Global Impact Study-Using an information ecology approach to identify research areas: Findings from Bangladesh
Information asymmetry is one of the main factors for imperfect decision making by the government, citizens and for market inefficiency. With the advent of information and communication technologies, it becomes easier to be best informed about what government is doing, what are the entitlements not reaching the target people, and most importantly, the scope of being heard has been improved dramatically. Access to information and knowledge through ICTs is relatively a new issue for the population of developing countries. Every rural community has its own information and knowledge ecosystem, where ICT‐based information and knowledge is a new phenomenon, thus, it is interesting to learn how the existing system gives space to the new element. The understanding of ecosystem is arch‐important for understanding impact of the new ICT‐based information and knowledge system on the community members. The rural areas, in countries like Bangladesh, still lack proper infrastructure, poverty incidence in rural areas is higher than in urban areas. The behavioral pattern of rural community people needs to be studied before any ICT‐based intervention, including study on impact assessment.
This paper is an attempt to capture the experience from the fields in Bangladeshi villages of information ecology mapping. The mapping exercise essentially focused on knowing how rural people interact within and outside their community and collect, use, and assimilate information and knowledge for various livelihood and social purpose. This “Information Ecology Mapping” exercise took place under the Global Impact Study of Public Access to information and Communication Technologies.
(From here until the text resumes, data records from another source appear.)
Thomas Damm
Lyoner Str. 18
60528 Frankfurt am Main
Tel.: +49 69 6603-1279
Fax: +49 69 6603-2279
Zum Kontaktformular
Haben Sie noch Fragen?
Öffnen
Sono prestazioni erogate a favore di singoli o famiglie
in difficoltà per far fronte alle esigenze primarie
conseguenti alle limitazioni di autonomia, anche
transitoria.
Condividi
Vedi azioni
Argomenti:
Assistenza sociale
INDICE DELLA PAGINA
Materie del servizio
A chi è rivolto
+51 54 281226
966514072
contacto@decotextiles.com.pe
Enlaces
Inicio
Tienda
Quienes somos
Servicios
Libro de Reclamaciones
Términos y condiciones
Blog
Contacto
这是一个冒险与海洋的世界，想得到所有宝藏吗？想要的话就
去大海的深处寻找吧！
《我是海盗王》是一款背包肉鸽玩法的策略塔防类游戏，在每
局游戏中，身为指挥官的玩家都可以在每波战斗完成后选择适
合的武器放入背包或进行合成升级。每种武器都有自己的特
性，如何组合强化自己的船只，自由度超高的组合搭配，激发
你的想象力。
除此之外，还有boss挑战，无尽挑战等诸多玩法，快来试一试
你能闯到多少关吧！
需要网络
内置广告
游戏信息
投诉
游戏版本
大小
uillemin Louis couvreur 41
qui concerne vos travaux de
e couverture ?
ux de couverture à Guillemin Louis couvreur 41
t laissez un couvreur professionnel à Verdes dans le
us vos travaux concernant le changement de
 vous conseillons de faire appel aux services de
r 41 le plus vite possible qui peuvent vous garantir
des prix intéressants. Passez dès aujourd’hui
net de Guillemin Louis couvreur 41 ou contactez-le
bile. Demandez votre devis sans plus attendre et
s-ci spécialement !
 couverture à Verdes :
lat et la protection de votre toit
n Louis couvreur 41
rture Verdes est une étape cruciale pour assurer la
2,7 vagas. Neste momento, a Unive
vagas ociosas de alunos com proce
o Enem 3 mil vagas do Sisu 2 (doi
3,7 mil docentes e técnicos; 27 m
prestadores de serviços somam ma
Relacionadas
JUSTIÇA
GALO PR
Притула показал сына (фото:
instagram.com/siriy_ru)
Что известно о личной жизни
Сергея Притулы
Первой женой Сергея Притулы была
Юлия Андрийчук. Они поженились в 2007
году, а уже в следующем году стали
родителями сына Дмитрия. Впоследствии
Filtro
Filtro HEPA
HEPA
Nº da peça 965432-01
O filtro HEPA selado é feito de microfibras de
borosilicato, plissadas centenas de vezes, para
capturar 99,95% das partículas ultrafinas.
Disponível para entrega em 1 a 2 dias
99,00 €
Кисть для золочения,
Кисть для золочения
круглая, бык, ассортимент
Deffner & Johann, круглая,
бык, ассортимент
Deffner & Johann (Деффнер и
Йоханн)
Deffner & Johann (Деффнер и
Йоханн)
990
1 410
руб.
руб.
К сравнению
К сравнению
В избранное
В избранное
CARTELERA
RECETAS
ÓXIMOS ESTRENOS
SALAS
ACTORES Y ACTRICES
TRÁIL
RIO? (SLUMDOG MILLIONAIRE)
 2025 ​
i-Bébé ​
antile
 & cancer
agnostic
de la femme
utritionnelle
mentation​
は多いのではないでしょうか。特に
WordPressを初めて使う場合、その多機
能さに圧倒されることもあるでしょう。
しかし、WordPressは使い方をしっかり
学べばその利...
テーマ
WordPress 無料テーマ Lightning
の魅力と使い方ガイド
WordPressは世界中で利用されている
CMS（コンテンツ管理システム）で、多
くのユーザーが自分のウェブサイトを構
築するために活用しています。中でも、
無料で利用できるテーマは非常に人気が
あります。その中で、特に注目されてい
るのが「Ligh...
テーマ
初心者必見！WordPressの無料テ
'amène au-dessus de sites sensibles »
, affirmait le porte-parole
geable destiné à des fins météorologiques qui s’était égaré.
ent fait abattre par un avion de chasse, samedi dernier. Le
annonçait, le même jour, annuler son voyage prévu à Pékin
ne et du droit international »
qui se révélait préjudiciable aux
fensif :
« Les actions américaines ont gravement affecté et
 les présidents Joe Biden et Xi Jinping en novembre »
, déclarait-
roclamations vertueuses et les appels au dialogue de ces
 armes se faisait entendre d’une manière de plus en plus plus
Information ecology mapping provides a micro view on how information plays its role in a community. The primary purpose of the mapping exercise was to gather intelligence for development of a methodology to assess the impact of public access to ICT. The mapping exercise took place in selected communities (rural, urban and semi‐urban) surrounding public access venues (library, cybercafé, and telecenter).
Raihan, A., Uddin, F., & Billah, M. (2009). Using an information ecology approach to identify research areas: Findings from Bangladesh. Global Impact Study Information Ecology Report Series. Dhaka: D.Net.